Stored data entries
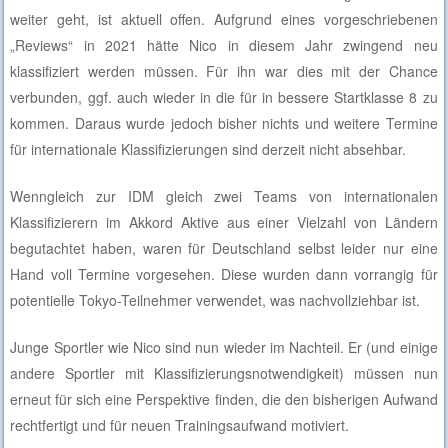
weiter geht, ist aktuell offen. Aufgrund eines vorgeschriebenen
„Reviews“ in 2021 hätte Nico in diesem Jahr zwingend neu
klassifiziert werden müssen. Für ihn war dies mit der Chance
verbunden, ggf. auch wieder in die für in bessere Startklasse 8 zu
kommen. Daraus wurde jedoch bisher nichts und weitere Termine
für internationale Klassifizierungen sind derzeit nicht absehbar.
Wenngleich zur IDM gleich zwei Teams von internationalen
Klassifizierern im Akkord Aktive aus einer Vielzahl von Ländern
begutachtet haben, waren für Deutschland selbst leider nur eine
Hand voll Termine vorgesehen. Diese wurden dann vorrangig für
potentielle Tokyo-Teilnehmer verwendet, was nachvollziehbar ist.
Junge Sportler wie Nico sind nun wieder im Nachteil. Er (und einige
andere Sportler mit Klassifizierungsnotwendigkeit) müssen nun
erneut für sich eine Perspektive finden, die den bisherigen Aufwand
rechtfertigt und für neuen Trainingsaufwand motiviert.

**Problem description**: Give back, word for word, the lines from the one with "Junge Sportler wie" through the last line of the entries, both included, and no other line.

**Exercise answer**:
Junge Sportler wie Nico sind nun wieder im Nachteil. Er (und einige
andere Sportler mit Klassifizierungsnotwendigkeit) müssen nun
erneut für sich eine Perspektive finden, die den bisherigen Aufwand
rechtfertigt und für neuen Trainingsaufwand motiviert.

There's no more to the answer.